I went down to Westmead Children’s Hospital today for Liam’s annual review.
A long day all around, with bribes of chocolate and Kinder Surprise eggs only taking so much edge off the tears and the kicks when we made him undress for assessment, or held him down for the x-rays. Because that’s what you do to three year olds to check how they’re going.
While his six month old sister has learned to crawl, and with good pace, when there is food around. Liam left the crusts of this peanut butter toast on his plate, and Ez was after it and had it straight in her mouth.
Same with the cake bits Liam dropped.
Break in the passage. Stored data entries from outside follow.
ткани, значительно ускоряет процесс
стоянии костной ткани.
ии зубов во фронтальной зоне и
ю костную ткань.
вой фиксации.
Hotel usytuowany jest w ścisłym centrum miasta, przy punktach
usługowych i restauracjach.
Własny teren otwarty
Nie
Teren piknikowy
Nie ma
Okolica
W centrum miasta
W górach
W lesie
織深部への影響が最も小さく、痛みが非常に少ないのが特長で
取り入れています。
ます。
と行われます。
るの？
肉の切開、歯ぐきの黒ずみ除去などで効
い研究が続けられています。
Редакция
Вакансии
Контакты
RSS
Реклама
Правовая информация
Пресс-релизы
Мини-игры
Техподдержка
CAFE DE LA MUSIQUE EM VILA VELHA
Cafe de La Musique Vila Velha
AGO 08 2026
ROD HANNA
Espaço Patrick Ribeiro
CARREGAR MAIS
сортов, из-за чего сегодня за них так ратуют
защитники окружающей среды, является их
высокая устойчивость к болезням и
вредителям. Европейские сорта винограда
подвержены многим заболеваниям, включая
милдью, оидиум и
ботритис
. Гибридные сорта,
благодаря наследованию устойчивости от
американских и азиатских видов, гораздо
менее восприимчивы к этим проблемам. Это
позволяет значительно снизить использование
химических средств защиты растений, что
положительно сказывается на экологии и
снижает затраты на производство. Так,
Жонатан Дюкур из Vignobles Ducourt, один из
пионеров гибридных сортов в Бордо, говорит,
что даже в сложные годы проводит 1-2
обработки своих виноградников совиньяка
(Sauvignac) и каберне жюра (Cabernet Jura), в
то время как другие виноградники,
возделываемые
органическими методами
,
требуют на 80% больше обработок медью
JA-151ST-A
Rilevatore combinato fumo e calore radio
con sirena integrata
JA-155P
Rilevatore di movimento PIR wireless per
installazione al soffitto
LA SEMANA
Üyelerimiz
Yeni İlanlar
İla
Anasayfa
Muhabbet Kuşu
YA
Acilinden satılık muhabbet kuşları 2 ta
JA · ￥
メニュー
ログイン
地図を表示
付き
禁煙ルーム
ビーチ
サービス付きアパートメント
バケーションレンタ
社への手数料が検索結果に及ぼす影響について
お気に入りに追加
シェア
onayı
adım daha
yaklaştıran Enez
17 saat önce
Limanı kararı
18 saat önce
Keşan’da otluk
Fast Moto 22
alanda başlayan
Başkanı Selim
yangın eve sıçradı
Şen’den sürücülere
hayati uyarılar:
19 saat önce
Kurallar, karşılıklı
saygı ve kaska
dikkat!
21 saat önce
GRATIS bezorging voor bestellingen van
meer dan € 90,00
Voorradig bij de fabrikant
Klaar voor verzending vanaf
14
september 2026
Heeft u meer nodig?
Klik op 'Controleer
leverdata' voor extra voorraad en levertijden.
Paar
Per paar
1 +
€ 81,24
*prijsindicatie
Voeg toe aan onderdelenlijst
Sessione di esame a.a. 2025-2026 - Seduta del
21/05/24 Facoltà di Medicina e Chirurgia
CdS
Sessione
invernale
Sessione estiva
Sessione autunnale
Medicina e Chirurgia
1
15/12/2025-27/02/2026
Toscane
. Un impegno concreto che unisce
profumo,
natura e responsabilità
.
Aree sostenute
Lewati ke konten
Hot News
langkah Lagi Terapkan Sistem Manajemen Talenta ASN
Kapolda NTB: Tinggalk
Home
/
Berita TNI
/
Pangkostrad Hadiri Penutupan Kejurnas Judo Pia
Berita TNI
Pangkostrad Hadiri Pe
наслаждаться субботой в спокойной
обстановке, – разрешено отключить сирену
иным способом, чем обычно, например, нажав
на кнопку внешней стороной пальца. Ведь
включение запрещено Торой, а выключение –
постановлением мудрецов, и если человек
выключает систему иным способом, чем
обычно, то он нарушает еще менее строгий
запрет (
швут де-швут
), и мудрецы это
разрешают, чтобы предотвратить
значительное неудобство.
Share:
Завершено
Ezri’s head turns, spots them, and she’s off!
A rare disease in Australia is defined as one which affects 1 in 10,000 people or less.
There are up to 8000 known rare diseases, the majority have a genetic origin.
Although each disease is rare, collectively they affect up to 10% of the population.
That is up to 2 million Australians of which up to 400,000 children.
Rare diseases can be life-threatening or chronically debilitating.
Most begin in childhood and continue throughout life.
Obtaining a definitive diagnosis is often difficult and delayed, if diagnosed at all.
Neurological and intellectual disabilities occur in about half of all cases regardless of disease type and lead to a loss of independence and opportunities.
Many rare diseases have no cure
In Australia, the Steve Waugh Foundation is dedicated to supporting those with rare diseases and their families, as these kids with ‘orphan’ diseases often don’t fall under established support and funding services.
Dear little nephew Liam is one of the kids who falls under the umbrella of rare conditions, with his Spondyloepimetaphyseal dysplasia. With something the local therapists have never seen, and the specialists only come across rarely, it can be hard to get answers and to know if you’re on the right track with monitoring of development.
It can result in dwarfism, and some vision and hearing difficulties depending on the subtype.
People with this condition have short stature from birth, with a very short trunk and shortened limbs. Their hands and feet, however, are usually average-sized. Affected individuals may have an abnormally curved lower back (lordosis) or a spine that curves to the side (scoliosis). This abnormal spinal curvature may be severe and can cause problems with breathing. Instability of the spinal bones (vertebrae) in the neck may increase the risk of spinal cord damage. Other skeletal features include flattened vertebrae (platyspondyly), severe protrusion of the breastbone (pectus carinatum), an abnormality of the hip joint that causes the upper leg bones to turn inward (coxa vara), and an inward- and upward-turning foot (clubfoot). Arthritis may develop early in life.